- Born: 1826
- Died: December 15, 1908 (aged 81–82) Willesden, London, England
- Occupation: Journalist
- Employer(s): The Sun; Central Press
- Known for: One of the first women employed on the staff of a British newspaper
- Parent: Murdo Young
- Relatives: Ann Young (sister) Floremma Young (sister)

= Catharine Young (journalist) =

British journalist (1826-1908)

Catharine Young (1826 – 15 December 1908) was a British journalist. Young was one of the first women to work on the staff of a newspaper, doing so before Eliza Lynn Lynton, who is often given this position.

== Biography ==
Catharine Young was baptised on 19 November 1826. Young was the second of three daughters of Murdo Young, who developed The Sun into one of the leading London newspapers. She and her younger sister both worked on The Sun; Young did general reporting and wrote leading articles, including one on the Battle of Solferino on 25 June 1859.
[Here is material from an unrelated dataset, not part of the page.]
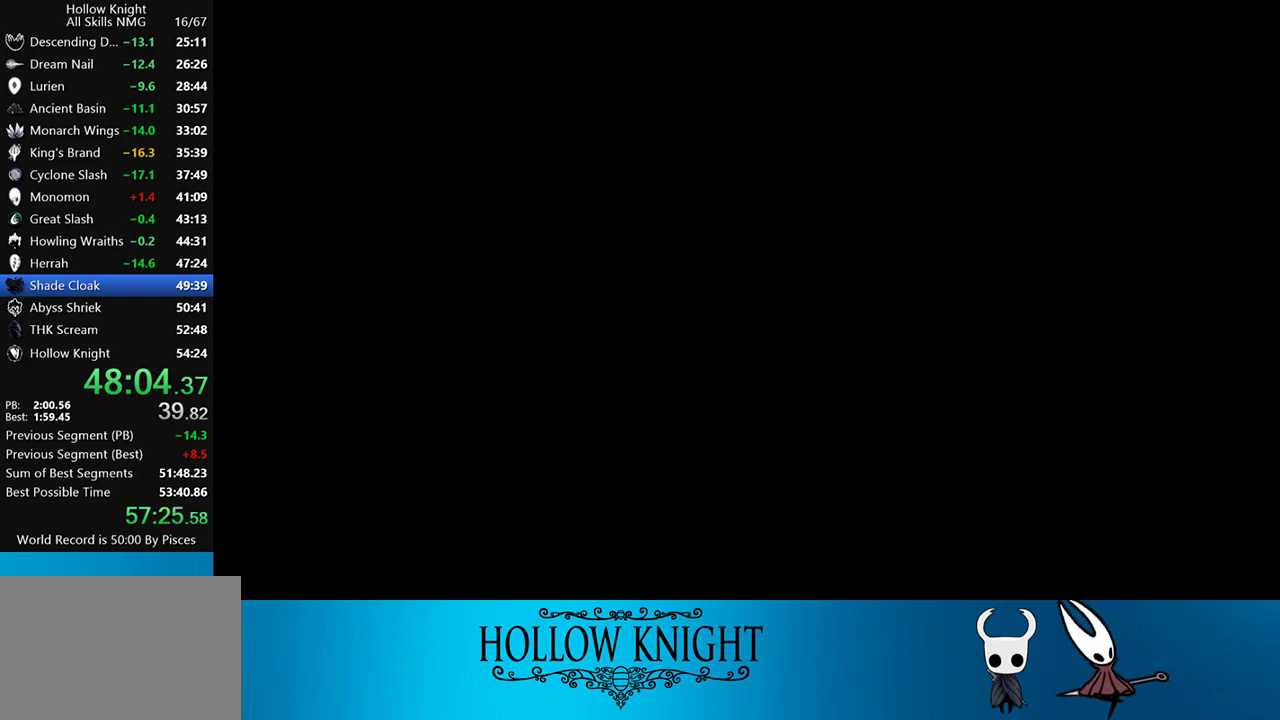
{"buttons": ["DPAD_LEFT"], "events": [[117, "CROSS", "down"], [183, "CROSS", "up"]]}
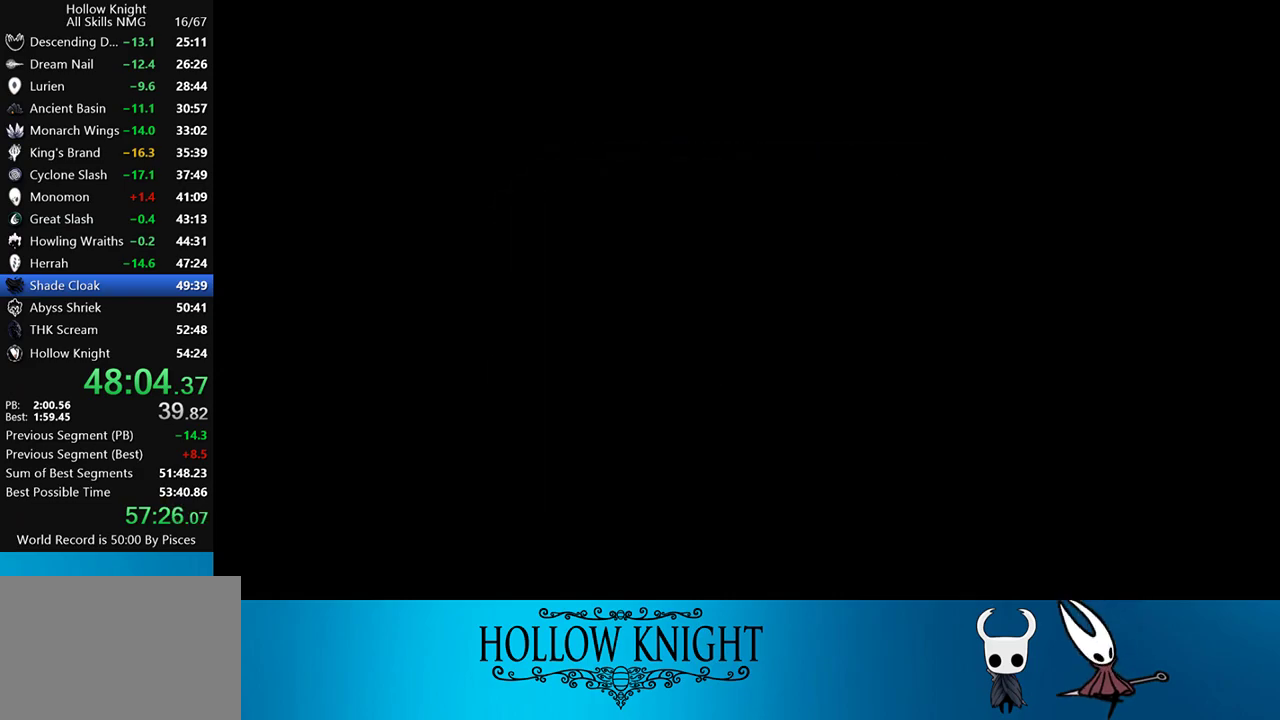
{"buttons": ["DPAD_LEFT"], "events": []}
She was described as 'a fine young lady of almost masculine appearance’.

After her father sold The Sun in 1862, she joined one of the first news agencies, Central Press, under the management of Edward Spender.

She died on 15 December 1908, at her home in Willesden, London, at the age of 82. Her older sister Ann and younger sister Floremma were also journalists.